* Extract *
It's very easy to forget that if $A is an array, then $A[$index] and $A[condition] are both valid, but neither means what you think, because they treat the array as a single item, not as a collection. With arrays derived from JSON, every member of the array (discounting any nulls) is a singleton, so you can always write $A?*[$index] or $A?*[condition] instead.

Query Performance

For most of the queries, the JSON query was a little slower than the XML version. Queries in this category include:

Query	XML timing (ms)	JSON timing (ms)	Ratio (%)
q1	0.2649	0.6845	258%
q2	0.4861	0.6588	136%
q5	0.2711	0.3190	118%
q8	1.9359	2.3572	122%
q10	11.3329	14.3428	127%
q11	93.5360	144.1105	154%
q16	0.4183	0.8489	203%
q17	0.5964	0.8887	149%
q20	1.2380	2.2084	178%

How do we account for these numbers? My theory (based on gut feeling) is that the XML queries are faster because of the use of integer fingerprints for name matching in the TinyTree. Look at q1, for example, which in the original is:

Q1: for $b in /site/people/person[@id="person0"] return $b/name

(The XMark queries were written by someone who felt that everything ought to be written as a FLWOR expression. It can of course be simplified to a simple XPath. I'm surprised they didn't use a where clause...)

* Dataset extract *
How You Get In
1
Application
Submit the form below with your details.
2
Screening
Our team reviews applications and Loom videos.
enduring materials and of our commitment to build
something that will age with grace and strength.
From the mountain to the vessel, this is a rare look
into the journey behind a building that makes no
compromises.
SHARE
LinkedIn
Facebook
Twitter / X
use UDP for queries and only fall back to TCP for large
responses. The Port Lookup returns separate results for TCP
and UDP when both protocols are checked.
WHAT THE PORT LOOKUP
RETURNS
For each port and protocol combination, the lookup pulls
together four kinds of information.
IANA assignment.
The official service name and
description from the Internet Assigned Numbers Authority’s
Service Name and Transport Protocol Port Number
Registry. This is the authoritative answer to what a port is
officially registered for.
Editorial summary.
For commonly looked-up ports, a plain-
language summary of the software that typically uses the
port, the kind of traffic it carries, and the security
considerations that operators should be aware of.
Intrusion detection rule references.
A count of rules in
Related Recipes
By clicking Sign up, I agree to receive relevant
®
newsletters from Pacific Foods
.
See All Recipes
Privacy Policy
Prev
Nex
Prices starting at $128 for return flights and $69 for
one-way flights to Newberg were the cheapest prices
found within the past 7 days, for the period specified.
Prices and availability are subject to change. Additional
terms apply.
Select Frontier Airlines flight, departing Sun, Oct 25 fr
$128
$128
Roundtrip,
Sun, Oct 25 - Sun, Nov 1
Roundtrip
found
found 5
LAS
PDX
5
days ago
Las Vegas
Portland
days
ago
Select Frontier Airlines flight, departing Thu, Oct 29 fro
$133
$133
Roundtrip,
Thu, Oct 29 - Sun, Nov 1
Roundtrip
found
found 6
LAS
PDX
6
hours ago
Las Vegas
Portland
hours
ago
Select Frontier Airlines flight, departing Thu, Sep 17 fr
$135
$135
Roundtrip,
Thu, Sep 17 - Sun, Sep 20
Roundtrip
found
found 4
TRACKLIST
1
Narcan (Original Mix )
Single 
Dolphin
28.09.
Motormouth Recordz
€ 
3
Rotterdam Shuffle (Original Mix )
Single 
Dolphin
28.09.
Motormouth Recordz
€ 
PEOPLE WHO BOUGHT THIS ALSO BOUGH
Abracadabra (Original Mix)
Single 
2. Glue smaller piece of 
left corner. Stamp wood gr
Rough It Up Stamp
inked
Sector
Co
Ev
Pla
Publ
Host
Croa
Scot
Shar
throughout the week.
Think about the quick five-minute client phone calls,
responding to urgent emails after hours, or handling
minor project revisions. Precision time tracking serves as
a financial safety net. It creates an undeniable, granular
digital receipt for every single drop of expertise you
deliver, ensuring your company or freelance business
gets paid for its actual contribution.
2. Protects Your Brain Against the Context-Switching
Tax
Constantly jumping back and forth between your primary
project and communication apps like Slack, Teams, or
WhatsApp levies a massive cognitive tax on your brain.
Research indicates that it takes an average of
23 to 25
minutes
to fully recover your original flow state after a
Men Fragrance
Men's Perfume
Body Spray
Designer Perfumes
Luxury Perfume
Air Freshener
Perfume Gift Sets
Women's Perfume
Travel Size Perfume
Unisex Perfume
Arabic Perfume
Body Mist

* Check your understanding *
#1 Answer these questions about the extract on XML and JSON query performance.
(a) What can be written in place of $A[$index] for an array derived from JSON?
(b) Which query shows the highest ratio in the timing table, and what is that ratio?
(c) To what does the author's theory attribute the faster XML queries?
#2 Carry on the extract on XML and JSON query performance from its final sentence.

* Outputs for the tasks *
#1
(a) $A?*[$index]
(b) q1, at 258%
(c) The use of integer fingerprints for name matching in the TinyTree

#2
The child and attribute axis steps here (child::people, child::person, attribute::idetc) are implemented in the TinyTree by a sequential search of node entries testing each one for an integer namecode. By contrast the JSON equivalent is:

Q1: for $b in ?people?*[?id="person0"] return $b?name

and this involves string-based lookups in a hash table. Because the fan-out is fairly small, the sequential search wins.

To test this theory, I ran the XML queries using DOM rather than TinyTree as the tree model. Navigation in the DOM uses string matching on element and attribute names. The DOM queries are dramatically slower than the TinyTree: q1: 0.2947 q2: 9.1684 q5: 5.1841 q8: 49.4798 q10: 116.8379 q11: 402.2151 q16: 6.5635 q17: 44.1887 q20: 179.2854.

In the next group of queries, the JSON query is slightly faster:

Query	XML timing (ms)	JSON timing (ms)	Ratio (%)
q3	1.3507	1.2656	94%
q6	0.2870	0.0316	11%
q9	3.2959	2.2320	68%
q12	32.3911	29.2320	90%
q18	0.3134	0.2865	91%
q19	4.9937	4.6699	93%

Query q6 is clearly an outlier. This query counts descendants: the original XML formulation is:

Q6: for $b in /site/regions/* return count ($b//item)

As it happens, item elements cannot appear at any depth, so the return clause could equally have been written count($b/item). In writing the JSON query I took advantage of this knowledge, and wrote the query as:

Q6: map:for-each(?regions, function($k, $v){a:size($v)})

This runs faster firstly because of this simplification, and secondly because the size of a map can be determined in constant time, whereas counting the number of children of an element requires actually scanning them.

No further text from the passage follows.